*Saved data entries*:
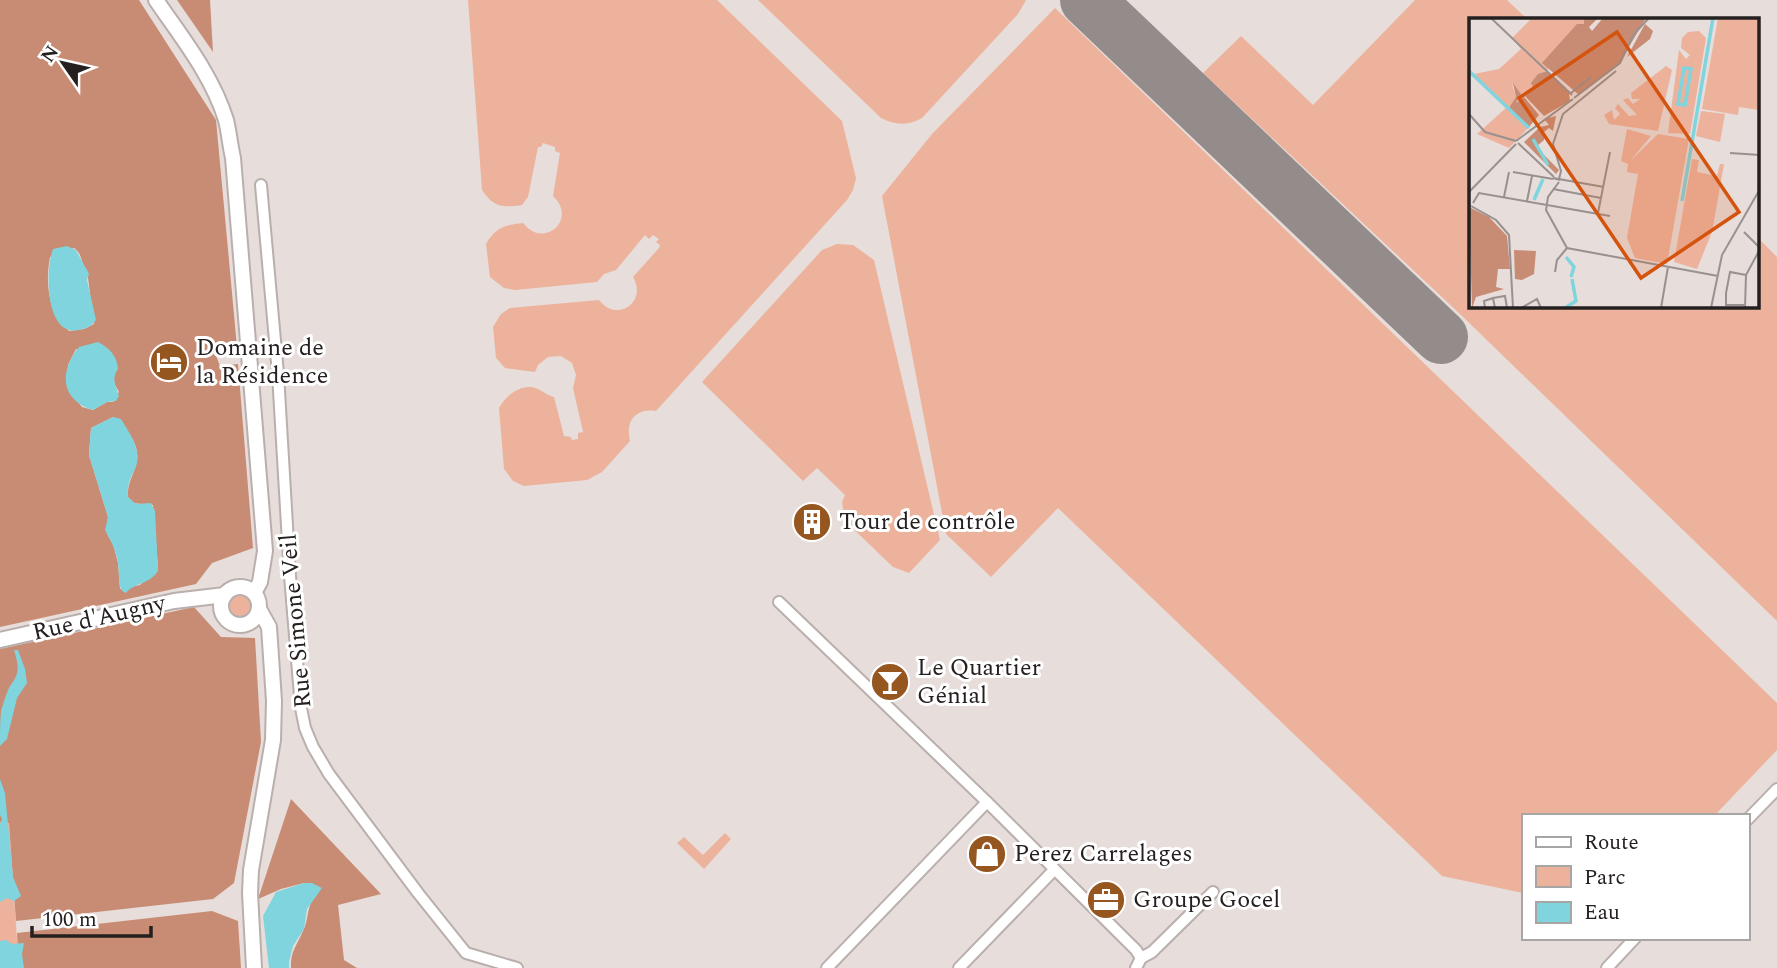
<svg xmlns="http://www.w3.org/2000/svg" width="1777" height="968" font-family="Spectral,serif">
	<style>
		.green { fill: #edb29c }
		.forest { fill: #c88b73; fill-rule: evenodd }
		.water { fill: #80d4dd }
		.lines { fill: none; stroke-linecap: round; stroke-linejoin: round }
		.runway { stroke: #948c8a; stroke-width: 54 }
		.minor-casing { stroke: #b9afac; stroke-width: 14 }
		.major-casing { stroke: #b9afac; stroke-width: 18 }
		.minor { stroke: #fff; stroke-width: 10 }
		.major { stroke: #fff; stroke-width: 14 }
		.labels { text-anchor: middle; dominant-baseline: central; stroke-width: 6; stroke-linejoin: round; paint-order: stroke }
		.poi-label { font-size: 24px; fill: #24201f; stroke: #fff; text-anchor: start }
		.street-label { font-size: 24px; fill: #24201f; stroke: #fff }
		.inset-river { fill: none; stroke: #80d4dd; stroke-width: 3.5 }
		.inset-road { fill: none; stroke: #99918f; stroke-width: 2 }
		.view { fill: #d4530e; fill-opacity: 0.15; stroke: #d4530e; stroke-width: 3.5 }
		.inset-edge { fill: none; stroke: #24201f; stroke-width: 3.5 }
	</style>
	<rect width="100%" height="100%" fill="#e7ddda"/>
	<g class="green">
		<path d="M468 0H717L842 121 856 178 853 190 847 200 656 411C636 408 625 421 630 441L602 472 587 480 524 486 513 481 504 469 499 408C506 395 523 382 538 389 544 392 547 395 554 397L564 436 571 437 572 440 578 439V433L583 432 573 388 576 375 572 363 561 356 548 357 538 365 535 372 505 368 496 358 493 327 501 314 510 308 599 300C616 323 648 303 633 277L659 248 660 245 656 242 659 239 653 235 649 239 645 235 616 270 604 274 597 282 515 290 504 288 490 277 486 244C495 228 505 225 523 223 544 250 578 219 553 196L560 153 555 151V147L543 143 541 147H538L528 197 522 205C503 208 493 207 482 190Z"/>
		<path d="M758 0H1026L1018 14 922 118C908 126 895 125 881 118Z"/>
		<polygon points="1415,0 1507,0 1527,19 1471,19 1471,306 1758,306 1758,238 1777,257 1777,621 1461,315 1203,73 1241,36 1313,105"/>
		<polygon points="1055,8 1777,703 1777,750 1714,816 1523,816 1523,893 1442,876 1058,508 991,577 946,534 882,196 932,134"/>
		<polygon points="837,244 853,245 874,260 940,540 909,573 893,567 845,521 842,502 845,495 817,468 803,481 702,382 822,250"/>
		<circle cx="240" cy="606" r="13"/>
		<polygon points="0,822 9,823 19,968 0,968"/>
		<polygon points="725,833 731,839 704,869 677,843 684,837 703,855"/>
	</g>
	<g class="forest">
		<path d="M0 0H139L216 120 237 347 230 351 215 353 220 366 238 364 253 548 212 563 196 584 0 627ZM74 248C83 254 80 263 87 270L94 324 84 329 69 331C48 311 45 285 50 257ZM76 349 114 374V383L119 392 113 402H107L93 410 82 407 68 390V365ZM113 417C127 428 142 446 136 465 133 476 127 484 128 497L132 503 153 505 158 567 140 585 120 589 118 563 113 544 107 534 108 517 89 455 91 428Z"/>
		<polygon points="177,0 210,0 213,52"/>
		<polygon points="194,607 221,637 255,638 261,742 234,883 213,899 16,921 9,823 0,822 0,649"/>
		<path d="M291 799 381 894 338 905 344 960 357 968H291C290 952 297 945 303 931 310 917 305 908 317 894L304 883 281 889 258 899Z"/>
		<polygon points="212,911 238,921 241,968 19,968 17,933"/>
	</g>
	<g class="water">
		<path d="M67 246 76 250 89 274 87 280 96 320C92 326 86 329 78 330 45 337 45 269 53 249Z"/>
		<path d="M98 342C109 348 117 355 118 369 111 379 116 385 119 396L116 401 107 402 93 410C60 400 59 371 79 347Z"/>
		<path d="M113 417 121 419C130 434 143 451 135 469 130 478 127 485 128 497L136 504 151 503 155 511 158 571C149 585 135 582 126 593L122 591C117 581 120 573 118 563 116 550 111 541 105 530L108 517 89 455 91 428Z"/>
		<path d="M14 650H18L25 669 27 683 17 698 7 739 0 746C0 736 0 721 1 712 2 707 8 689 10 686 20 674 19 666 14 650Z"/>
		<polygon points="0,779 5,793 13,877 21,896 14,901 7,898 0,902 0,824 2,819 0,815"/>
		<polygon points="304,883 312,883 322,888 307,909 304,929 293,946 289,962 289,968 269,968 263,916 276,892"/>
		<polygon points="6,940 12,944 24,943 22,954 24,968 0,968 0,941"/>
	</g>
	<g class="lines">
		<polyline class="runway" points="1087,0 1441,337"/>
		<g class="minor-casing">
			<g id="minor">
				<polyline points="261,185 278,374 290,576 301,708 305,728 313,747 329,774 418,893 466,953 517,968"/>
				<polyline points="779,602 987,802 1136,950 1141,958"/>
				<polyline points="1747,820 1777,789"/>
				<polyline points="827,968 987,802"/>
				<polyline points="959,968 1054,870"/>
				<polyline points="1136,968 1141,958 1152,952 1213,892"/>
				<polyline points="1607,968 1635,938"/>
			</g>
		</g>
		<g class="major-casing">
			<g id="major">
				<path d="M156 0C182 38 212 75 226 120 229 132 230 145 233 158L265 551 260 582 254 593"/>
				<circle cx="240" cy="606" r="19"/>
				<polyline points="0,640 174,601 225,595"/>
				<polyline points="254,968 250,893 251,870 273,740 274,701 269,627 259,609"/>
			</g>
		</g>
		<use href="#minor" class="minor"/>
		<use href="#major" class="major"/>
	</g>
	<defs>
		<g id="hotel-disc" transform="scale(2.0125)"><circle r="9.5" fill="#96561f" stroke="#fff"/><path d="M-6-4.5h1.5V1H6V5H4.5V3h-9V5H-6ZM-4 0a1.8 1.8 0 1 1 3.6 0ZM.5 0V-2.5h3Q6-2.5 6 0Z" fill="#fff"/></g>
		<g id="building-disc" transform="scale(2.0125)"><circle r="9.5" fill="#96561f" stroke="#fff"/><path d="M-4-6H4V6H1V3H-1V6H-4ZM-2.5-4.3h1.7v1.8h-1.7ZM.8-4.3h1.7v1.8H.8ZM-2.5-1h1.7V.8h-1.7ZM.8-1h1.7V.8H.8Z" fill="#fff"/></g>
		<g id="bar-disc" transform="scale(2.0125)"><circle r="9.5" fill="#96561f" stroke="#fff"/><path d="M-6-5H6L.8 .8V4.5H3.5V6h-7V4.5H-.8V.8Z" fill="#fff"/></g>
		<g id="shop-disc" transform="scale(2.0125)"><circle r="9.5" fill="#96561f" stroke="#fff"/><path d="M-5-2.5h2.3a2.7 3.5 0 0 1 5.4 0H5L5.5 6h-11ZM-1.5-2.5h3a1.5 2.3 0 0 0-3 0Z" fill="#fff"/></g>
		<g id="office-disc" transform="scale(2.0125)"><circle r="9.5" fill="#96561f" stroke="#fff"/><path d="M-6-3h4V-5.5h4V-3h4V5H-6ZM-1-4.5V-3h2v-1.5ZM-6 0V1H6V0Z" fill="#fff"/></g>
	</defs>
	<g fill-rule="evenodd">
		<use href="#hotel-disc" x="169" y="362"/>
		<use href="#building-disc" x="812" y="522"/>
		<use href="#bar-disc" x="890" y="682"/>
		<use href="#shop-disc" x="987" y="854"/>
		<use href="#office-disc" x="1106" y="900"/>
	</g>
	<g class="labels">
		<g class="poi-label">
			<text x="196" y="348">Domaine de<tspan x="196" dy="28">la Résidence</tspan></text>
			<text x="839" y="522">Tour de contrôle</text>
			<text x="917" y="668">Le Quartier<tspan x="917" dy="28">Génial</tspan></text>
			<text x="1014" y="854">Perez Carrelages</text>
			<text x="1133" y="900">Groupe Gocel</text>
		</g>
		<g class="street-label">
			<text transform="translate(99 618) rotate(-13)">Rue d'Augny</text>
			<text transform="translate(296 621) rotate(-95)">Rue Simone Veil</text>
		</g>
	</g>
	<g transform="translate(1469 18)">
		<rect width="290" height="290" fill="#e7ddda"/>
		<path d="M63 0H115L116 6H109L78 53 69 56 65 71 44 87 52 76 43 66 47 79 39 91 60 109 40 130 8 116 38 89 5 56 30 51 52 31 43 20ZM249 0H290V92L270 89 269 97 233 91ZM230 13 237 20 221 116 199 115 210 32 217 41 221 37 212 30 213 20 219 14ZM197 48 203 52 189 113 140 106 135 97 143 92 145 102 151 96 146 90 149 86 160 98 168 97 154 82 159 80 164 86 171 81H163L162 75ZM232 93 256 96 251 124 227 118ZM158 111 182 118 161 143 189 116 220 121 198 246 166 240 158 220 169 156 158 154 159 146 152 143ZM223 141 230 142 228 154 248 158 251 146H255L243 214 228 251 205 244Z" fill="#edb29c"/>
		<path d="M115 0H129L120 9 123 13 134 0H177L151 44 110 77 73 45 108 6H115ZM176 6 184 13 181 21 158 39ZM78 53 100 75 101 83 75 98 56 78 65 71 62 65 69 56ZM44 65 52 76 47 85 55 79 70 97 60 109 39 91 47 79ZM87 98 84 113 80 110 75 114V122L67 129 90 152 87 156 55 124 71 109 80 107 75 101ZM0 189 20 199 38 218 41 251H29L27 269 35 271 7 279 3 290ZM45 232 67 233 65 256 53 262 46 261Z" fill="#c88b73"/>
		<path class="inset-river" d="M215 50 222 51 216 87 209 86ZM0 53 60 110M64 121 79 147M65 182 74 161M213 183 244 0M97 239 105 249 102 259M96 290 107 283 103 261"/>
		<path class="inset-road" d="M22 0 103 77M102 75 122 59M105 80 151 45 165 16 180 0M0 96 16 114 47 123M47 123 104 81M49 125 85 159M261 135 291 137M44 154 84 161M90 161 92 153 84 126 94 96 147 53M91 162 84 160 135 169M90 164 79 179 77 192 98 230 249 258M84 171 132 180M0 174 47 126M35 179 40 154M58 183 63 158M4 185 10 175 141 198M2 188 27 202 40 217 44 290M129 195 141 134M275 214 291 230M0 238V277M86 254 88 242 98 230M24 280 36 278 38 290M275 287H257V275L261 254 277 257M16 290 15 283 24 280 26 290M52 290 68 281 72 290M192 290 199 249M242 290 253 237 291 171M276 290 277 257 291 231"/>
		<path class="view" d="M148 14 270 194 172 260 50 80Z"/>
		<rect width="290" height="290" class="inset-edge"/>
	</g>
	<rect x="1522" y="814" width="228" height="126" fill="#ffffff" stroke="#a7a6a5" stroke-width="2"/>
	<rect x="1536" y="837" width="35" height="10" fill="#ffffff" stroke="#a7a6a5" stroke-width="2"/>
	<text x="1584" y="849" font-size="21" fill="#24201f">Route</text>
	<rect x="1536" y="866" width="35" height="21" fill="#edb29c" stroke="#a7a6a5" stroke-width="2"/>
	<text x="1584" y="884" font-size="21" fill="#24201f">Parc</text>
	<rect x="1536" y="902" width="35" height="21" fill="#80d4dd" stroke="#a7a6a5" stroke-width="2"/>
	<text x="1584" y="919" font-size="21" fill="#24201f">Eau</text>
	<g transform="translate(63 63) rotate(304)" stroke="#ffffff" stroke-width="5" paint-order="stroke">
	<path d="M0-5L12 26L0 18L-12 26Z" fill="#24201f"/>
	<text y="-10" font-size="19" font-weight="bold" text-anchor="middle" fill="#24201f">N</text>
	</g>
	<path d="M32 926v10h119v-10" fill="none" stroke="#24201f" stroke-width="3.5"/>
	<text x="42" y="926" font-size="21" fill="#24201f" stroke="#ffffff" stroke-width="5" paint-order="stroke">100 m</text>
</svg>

*Task requirements*: Your answer should be the number of lines in the records that contain the word "order", with nothing added.

*Result for this task*: 3